Change is a self-generated thing. People don’t change us, challenges don’t change us. We change ourselves in response to these things, because of these influences.

It’s an old adage, but it bears repeating because it’s true: people will not change until they are ready to. They will not heal until it is time. There is no ultimatum, no threat, no promise that will make them shift their behavior. It has to come from their own sheer will.

Nobody has ever changed their mind about something because they were shut down, humiliated, insulted or even corrected. It is an illusion that we’re capable of making change in anyone’s lives but our own. It’s giving us more responsibility that we deserve.

Your incorrect thinking is that accepting someone means you placate their behaviors. What you miss is that people who hold onto destructive patterns and hateful mindsets are people who are crying out for love. When you show them care and kindness, they begin to heal.

It’s not always easy to be compassionate. But at the bare minimum, you can accept that there is something fractured within a person that would lead them to project their issues onto you. Hurt people hurt people – it’s as simple as that.

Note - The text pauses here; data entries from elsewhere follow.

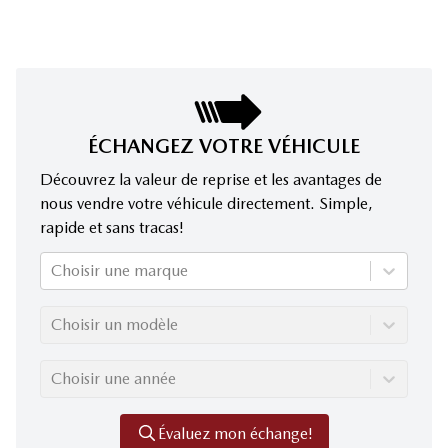
ÉCHANGEZ VOTRE VÉHICULE
Découvrez la valeur de reprise et les avantages de
nous vendre votre véhicule directement. Simple,
rapide et sans tracas!
Choisir une marque
Choisir un modèle
Choisir une année
Évaluez mon échange!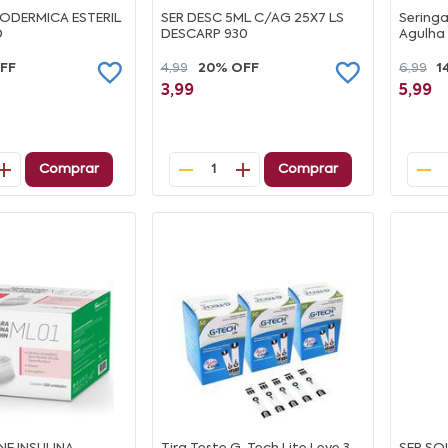
ODERMICA ESTERIL
SER DESC 5ML C/AG 25X7 LS
Sering
D
DESCARP 930
Agulha
FF
4,99
20% OFF
6,99
1
3,99
5,99
Comprar
Comprar
1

Instead of trying to tell the world around you how it has to change, work on changing how you see it. Every time someone’s insults trigger you, ask yourself why. Every time you become unreasonably angry, bitter and insulting, imagine that you are describing yourself because you are.

Every time someone is unreasonably unkind or self-destructive or judgmental, realize that it is a cry for love, one that you can be the first person to answer.

“As we let our own light shine, we unconsciously give other people permission to do the same. As we are liberated from our own fear, our presence automatically liberates others.”